TASK PROMPT: Everything from the line holding "Community voice is" to the end of the listing below should be copied exactly, line for line, minus the pictures.

↓

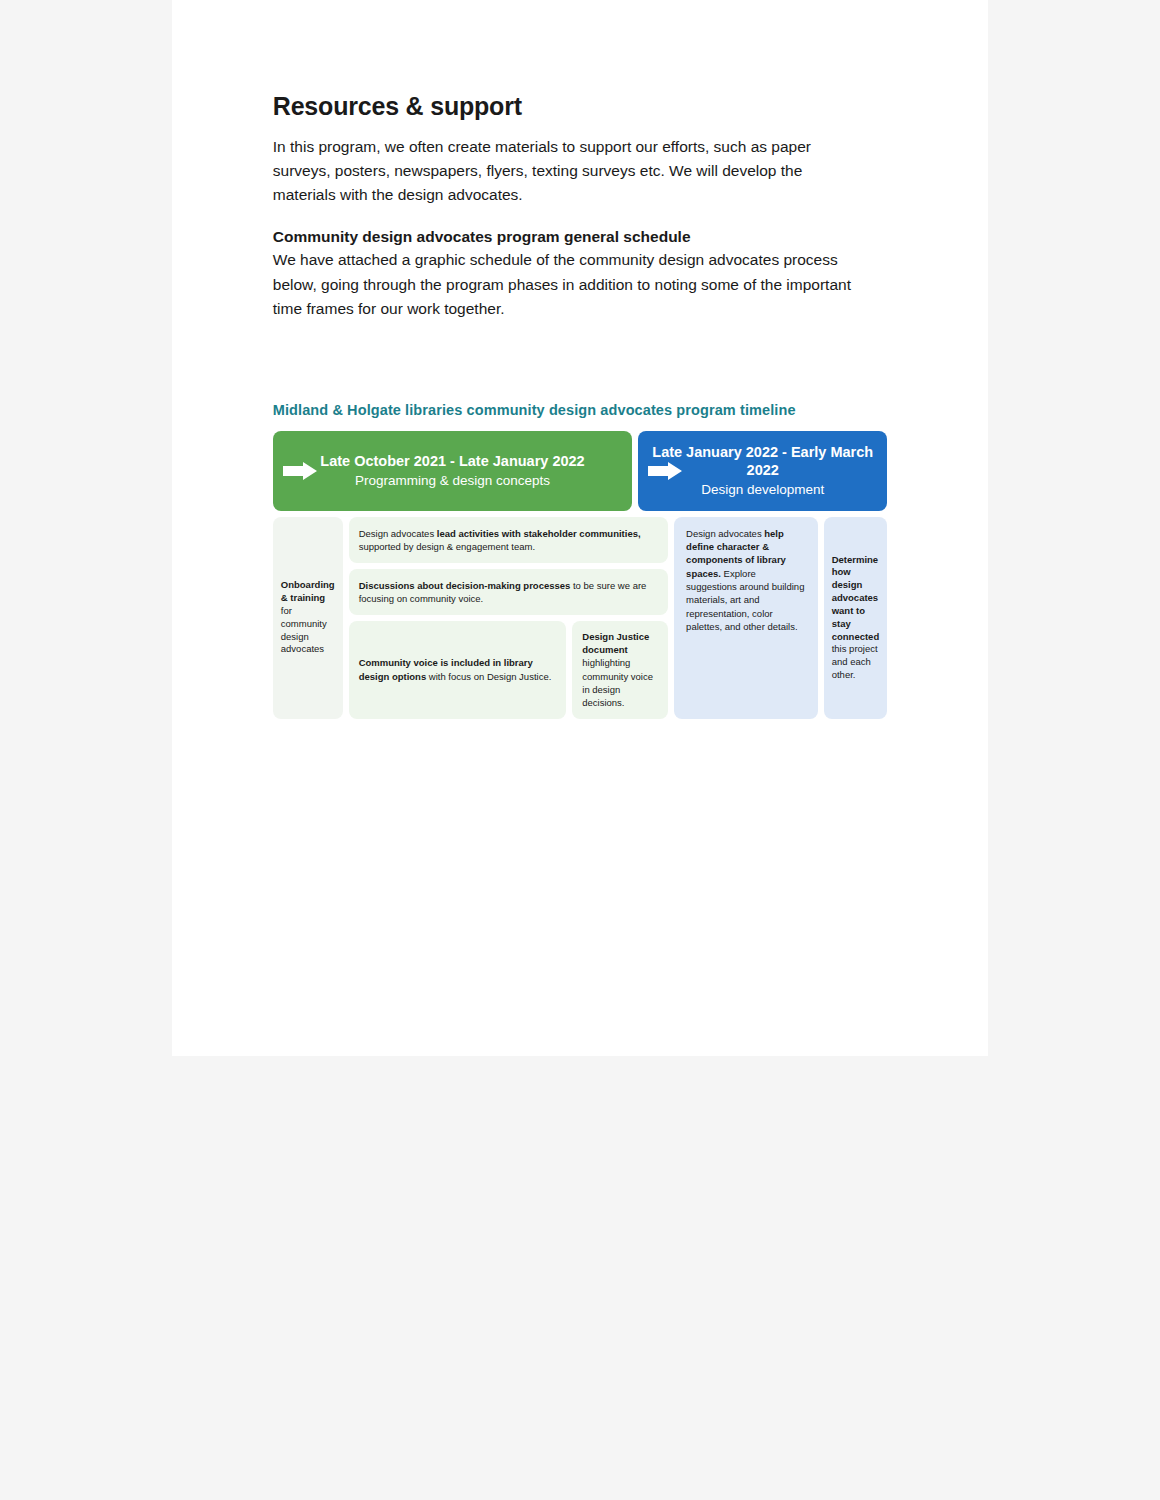Resources & support
In this program, we often create materials to support our efforts, such as paper surveys, posters, newspapers, flyers, texting surveys etc. We will develop the materials with the design advocates.
Community design advocates program general schedule
We have attached a graphic schedule of the community design advocates process below, going through the program phases in addition to noting some of the important time frames for our work together.
Midland & Holgate libraries community design advocates program timeline
Late October 2021 - Late January 2022 Programming & design concepts
Late January 2022 - Early March 2022 Design development
Onboarding & training for community design advocates
Design advocates lead activities with stakeholder communities, supported by design & engagement team.
Discussions about decision-making processes to be sure we are focusing on community voice.
Community voice is included in library design options with focus on Design Justice.
Design Justice document highlighting community voice in design decisions.
Design advocates help define character & components of library spaces. Explore suggestions around building materials, art and representation, color palettes, and other details.
Determine how design advocates want to stay connected this project and each other.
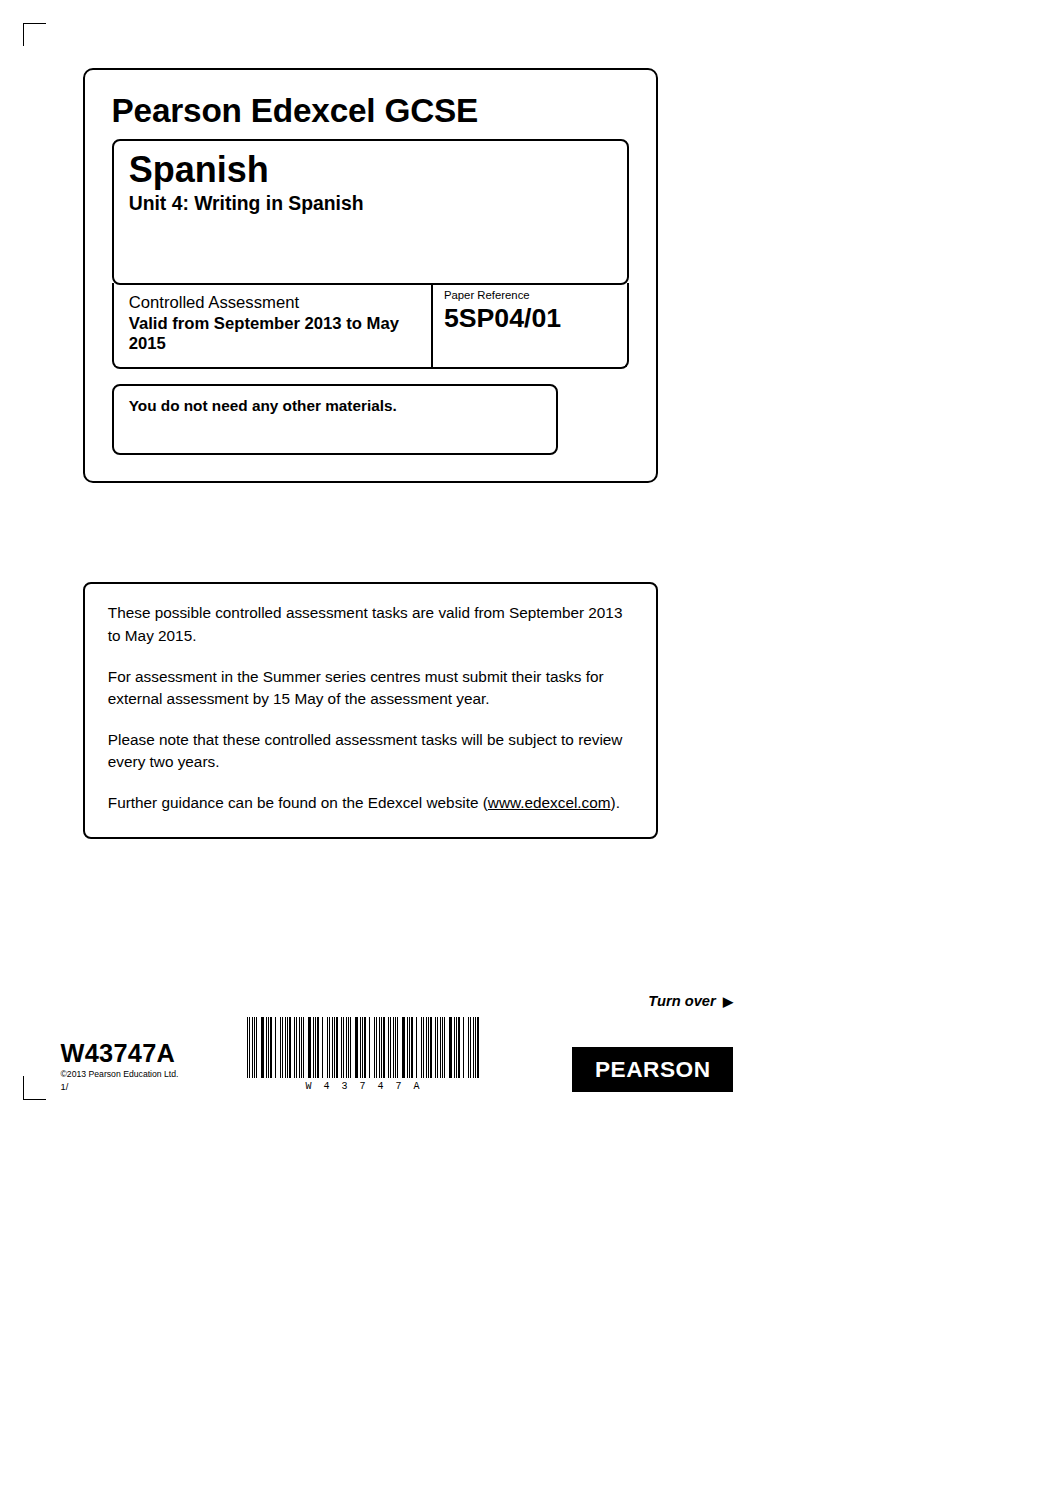Pearson Edexcel GCSE
Spanish
Unit 4: Writing in Spanish
Controlled Assessment
Valid from September 2013 to May 2015
Paper Reference
5SP04/01
You do not need any other materials.
These possible controlled assessment tasks are valid from September 2013 to May 2015.
For assessment in the Summer series centres must submit their tasks for external assessment by 15 May of the assessment year.
Please note that these controlled assessment tasks will be subject to review every two years.
Further guidance can be found on the Edexcel website (www.edexcel.com).
Turn over▶
W43747A
©2013 Pearson Education Ltd.
1/
W 4 3 7 4 7 A
PEARSON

↑

SOLUTION TO THIS EXERCISE:
Community voice is included in library design options with focus on Design Justice.
Design Justice document highlighting community voice in design decisions.
Design advocates help define character & components of library spaces. Explore suggestions around building materials, art and representation, color palettes, and other details.
Determine how design advocates want to stay connected this project and each other.
Pearson Edexcel GCSE
Spanish
Unit 4: Writing in Spanish
Controlled Assessment
Valid from September 2013 to May 2015
Paper Reference
5SP04/01
You do not need any other materials.
These possible controlled assessment tasks are valid from September 2013 to May 2015.
For assessment in the Summer series centres must submit their tasks for external assessment by 15 May of the assessment year.
Please note that these controlled assessment tasks will be subject to review every two years.
Further guidance can be found on the Edexcel website (www.edexcel.com).
Turn over▶
W43747A
©2013 Pearson Education Ltd.
1/
W 4 3 7 4 7 A
PEARSON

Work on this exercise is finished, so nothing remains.